# Records shown
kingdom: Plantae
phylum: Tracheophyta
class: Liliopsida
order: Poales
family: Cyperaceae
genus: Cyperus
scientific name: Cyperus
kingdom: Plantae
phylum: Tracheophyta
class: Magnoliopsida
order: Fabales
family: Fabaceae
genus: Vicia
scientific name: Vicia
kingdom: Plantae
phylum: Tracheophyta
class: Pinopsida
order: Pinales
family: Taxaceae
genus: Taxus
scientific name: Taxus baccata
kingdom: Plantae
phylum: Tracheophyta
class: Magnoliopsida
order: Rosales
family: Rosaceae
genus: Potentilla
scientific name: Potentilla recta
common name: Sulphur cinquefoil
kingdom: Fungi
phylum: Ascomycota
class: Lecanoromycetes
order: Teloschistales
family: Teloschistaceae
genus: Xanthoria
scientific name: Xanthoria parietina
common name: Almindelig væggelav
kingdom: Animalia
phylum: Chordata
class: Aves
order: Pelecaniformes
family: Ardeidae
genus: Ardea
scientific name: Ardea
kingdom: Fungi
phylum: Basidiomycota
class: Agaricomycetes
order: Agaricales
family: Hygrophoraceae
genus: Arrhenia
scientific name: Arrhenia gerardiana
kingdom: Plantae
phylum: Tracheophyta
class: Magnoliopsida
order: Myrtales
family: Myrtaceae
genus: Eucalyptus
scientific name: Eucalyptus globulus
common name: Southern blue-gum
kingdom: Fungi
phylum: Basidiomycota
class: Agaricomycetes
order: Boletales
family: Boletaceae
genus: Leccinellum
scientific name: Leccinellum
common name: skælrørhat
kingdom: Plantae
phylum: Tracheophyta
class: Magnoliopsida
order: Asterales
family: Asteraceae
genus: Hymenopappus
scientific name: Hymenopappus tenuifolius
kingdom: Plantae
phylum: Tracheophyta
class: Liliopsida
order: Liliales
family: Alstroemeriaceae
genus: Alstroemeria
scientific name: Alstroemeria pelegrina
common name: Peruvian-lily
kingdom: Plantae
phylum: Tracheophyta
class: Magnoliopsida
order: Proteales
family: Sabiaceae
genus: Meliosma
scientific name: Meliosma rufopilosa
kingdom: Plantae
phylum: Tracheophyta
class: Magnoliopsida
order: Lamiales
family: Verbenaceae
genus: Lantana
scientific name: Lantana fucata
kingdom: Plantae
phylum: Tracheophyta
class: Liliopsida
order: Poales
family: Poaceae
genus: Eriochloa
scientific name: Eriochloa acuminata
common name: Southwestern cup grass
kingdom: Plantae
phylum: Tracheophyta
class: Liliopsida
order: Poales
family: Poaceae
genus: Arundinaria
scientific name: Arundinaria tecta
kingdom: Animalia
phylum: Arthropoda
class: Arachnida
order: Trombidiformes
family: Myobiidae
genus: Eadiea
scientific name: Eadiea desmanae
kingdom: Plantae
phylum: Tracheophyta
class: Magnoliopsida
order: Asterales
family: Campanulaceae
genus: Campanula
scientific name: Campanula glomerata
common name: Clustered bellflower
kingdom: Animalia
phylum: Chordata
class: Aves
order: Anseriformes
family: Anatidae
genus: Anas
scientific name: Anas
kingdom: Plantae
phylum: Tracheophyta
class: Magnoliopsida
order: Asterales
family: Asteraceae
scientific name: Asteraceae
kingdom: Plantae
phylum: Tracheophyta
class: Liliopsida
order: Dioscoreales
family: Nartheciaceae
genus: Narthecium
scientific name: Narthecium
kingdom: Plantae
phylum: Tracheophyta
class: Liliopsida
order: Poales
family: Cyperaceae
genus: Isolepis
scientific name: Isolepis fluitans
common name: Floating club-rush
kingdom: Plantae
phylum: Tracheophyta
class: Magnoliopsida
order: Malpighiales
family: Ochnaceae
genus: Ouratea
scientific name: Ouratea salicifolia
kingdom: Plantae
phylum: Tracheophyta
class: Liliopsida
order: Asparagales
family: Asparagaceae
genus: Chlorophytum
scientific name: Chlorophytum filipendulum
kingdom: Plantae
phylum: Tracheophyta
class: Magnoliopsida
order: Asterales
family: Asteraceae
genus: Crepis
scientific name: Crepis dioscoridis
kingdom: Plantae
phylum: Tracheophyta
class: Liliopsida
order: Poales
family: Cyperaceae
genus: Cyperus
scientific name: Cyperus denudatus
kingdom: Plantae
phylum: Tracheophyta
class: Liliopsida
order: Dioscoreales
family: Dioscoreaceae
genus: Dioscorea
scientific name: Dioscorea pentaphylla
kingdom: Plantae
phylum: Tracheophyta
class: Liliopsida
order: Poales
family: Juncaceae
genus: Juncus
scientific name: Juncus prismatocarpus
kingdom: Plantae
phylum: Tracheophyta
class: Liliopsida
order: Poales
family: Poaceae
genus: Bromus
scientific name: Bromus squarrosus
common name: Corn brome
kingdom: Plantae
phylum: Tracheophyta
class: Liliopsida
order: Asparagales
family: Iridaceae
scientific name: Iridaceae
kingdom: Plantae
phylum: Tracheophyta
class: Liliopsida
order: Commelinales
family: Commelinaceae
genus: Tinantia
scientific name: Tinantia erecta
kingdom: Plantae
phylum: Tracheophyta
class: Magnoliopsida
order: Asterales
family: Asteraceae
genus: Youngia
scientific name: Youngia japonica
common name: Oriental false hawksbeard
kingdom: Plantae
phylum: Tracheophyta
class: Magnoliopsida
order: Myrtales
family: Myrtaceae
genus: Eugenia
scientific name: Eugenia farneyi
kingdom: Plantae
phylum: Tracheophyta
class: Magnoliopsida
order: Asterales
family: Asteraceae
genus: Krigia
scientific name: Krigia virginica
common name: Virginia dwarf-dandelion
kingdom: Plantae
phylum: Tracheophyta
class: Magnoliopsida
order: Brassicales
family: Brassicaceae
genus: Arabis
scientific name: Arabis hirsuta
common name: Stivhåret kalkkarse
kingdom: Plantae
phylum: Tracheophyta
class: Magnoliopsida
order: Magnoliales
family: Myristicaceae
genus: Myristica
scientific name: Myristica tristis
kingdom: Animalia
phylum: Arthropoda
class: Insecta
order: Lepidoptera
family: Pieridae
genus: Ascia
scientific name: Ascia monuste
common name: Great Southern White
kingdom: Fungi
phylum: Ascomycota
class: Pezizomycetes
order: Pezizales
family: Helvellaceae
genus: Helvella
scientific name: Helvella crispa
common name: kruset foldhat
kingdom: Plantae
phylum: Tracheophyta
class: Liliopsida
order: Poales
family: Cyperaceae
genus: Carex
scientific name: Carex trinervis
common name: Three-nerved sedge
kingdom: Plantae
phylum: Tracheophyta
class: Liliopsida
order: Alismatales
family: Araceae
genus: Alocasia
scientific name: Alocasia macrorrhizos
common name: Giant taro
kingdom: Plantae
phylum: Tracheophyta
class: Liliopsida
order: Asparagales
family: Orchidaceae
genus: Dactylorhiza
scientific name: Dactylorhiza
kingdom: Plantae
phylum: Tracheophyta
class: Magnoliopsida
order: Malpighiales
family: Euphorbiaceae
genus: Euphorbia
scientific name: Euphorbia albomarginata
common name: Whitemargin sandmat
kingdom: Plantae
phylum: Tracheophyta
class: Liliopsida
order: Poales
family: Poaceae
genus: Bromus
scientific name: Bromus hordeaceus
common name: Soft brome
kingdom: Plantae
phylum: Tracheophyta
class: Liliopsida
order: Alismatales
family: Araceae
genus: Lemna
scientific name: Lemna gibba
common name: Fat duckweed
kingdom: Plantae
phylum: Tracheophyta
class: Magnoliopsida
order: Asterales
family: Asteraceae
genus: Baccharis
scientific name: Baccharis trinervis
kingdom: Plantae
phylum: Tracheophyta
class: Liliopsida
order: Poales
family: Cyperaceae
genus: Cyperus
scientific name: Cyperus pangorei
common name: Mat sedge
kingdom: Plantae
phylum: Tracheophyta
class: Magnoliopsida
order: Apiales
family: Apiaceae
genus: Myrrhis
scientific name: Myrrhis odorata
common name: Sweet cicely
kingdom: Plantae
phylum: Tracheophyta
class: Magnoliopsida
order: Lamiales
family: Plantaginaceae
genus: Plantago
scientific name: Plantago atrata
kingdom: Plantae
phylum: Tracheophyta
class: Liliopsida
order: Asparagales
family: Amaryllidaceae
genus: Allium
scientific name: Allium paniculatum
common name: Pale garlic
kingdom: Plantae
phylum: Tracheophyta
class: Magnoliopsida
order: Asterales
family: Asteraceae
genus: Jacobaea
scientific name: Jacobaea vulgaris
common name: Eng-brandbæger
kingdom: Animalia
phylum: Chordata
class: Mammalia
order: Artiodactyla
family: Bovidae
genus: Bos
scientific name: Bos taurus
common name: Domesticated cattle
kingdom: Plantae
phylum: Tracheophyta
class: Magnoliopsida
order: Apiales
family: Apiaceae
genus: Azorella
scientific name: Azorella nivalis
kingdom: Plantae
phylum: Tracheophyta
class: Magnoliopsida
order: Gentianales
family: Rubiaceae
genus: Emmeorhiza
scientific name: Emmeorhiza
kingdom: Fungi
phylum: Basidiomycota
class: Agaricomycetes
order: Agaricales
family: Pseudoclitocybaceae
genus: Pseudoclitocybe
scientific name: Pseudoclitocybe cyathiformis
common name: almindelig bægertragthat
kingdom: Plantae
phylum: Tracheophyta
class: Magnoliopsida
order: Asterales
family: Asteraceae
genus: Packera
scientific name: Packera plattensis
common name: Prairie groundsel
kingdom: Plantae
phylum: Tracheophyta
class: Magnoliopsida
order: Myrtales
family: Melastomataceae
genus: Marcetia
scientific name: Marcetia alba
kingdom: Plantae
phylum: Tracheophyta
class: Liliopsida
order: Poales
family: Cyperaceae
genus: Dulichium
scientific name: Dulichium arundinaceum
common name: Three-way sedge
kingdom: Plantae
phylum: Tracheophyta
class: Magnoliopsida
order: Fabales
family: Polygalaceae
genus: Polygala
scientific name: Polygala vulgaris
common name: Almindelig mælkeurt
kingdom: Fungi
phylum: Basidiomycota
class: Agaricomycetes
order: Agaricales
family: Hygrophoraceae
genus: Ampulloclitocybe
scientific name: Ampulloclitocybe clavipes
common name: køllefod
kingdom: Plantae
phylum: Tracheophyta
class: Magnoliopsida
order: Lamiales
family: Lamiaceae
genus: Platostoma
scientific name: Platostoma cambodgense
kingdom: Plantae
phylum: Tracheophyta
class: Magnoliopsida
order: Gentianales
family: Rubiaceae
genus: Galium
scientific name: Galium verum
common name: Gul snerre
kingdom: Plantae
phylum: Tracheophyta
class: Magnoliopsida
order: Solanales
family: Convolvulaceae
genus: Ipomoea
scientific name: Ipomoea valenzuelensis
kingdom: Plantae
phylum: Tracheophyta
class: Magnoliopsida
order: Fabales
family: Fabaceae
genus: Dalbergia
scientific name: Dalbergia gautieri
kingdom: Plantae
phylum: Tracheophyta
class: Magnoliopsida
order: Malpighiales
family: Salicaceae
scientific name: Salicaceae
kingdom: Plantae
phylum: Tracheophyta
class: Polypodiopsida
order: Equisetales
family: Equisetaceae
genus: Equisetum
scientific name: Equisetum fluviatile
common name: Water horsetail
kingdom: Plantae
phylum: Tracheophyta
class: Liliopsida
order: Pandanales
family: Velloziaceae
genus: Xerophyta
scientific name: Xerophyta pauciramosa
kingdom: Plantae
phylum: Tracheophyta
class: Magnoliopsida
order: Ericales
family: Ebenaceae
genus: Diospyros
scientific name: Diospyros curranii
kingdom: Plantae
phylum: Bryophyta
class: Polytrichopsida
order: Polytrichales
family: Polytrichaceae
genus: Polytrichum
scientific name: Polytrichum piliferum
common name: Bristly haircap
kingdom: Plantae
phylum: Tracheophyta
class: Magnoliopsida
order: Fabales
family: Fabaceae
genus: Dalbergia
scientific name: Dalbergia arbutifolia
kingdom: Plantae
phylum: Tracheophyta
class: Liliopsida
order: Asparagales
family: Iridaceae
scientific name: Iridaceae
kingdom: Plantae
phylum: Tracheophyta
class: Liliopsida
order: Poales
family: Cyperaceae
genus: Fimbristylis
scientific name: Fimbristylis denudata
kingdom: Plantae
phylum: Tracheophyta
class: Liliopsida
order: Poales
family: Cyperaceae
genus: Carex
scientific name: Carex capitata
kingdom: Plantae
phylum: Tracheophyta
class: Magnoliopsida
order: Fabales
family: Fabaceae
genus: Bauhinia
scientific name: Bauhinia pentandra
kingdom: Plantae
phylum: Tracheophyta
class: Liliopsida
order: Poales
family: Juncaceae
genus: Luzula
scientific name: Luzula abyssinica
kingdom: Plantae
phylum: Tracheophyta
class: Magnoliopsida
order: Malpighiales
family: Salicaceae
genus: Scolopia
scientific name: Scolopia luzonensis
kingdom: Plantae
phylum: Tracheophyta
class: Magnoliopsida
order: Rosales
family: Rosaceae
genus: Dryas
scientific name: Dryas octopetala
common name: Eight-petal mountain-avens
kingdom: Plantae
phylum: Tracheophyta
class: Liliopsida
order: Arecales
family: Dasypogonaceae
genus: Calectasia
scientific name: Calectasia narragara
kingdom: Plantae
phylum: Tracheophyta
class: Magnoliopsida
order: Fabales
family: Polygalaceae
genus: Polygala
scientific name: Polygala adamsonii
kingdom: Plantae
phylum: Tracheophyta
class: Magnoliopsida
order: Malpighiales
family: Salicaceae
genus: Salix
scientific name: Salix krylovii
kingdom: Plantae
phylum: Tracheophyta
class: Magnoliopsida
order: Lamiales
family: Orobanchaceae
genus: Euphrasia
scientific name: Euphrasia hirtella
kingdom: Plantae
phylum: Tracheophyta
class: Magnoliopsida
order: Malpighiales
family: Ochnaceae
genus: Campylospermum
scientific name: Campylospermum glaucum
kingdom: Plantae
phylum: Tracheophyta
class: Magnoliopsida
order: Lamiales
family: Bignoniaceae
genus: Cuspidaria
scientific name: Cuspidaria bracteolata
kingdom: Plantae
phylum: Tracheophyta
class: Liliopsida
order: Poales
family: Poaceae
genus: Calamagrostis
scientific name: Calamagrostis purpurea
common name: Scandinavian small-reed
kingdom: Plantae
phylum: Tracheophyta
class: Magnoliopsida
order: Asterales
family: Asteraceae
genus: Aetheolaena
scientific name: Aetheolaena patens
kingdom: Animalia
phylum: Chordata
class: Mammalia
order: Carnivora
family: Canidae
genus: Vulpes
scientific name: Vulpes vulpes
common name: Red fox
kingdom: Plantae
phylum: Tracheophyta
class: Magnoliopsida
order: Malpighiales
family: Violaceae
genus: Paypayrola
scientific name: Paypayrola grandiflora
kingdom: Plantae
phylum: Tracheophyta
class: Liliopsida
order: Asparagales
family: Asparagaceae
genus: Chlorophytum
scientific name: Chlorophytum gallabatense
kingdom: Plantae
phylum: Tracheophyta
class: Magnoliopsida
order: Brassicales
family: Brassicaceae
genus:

# Task instructions
Could you express the data as a Markdown table with the columns Row and Line, numbering each line and leaving out any blank ones? Begin at the line that contains "scientific name: Cyperus pangorei" and stop after the line that contains "genus: Plantago".

# Result of this task
| Row | Line |
|---|---|
| 1 | scientific name: Cyperus pangorei |
| 2 | common name: Mat sedge |
| 3 | kingdom: Plantae |
| 4 | phylum: Tracheophyta |
| 5 | class: Magnoliopsida |
| 6 | order: Apiales |
| 7 | family: Apiaceae |
| 8 | genus: Myrrhis |
| 9 | scientific name: Myrrhis odorata |
| 10 | common name: Sweet cicely |
| 11 | kingdom: Plantae |
| 12 | phylum: Tracheophyta |
| 13 | class: Magnoliopsida |
| 14 | order: Lamiales |
| 15 | family: Plantaginaceae |
| 16 | genus: Plantago |